Among the records below, find the line that has "Mamba qui partaient à la foire de"; from there, give the lines again exactly, and stop after the line that has "Кожен останній робочий".
:::::
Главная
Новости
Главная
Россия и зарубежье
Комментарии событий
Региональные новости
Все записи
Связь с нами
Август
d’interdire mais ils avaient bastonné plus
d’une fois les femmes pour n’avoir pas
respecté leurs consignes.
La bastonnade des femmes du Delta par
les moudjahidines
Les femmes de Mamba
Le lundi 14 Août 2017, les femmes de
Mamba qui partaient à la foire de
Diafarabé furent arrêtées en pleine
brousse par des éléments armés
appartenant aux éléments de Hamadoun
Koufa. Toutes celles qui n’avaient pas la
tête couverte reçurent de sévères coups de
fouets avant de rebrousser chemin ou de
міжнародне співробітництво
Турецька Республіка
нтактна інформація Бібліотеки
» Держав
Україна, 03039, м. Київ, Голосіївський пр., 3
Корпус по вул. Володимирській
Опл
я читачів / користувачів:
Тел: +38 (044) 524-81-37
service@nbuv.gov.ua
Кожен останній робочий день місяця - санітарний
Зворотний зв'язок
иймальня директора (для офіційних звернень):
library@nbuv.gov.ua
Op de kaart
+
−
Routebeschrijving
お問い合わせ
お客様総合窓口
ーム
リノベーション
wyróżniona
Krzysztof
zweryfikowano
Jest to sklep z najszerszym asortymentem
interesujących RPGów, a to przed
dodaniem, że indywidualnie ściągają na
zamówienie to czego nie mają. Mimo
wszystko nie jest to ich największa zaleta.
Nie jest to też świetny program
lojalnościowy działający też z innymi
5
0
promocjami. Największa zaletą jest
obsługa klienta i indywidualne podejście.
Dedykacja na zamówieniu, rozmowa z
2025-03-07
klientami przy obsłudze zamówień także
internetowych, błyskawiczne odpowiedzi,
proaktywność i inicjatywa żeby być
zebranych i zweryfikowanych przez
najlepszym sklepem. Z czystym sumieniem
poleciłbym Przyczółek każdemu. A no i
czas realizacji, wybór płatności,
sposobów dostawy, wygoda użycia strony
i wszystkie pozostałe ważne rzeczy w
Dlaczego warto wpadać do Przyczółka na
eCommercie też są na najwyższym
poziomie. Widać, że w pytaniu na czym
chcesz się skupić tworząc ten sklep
:::::
▶ Response below
Mamba qui partaient à la foire de
Diafarabé furent arrêtées en pleine
brousse par des éléments armés
appartenant aux éléments de Hamadoun
Koufa. Toutes celles qui n’avaient pas la
tête couverte reçurent de sévères coups de
fouets avant de rebrousser chemin ou de
міжнародне співробітництво
Турецька Республіка
нтактна інформація Бібліотеки
» Держав
Україна, 03039, м. Київ, Голосіївський пр., 3
Корпус по вул. Володимирській
Опл
я читачів / користувачів:
Тел: +38 (044) 524-81-37
service@nbuv.gov.ua
Кожен останній робочий день місяця - санітарний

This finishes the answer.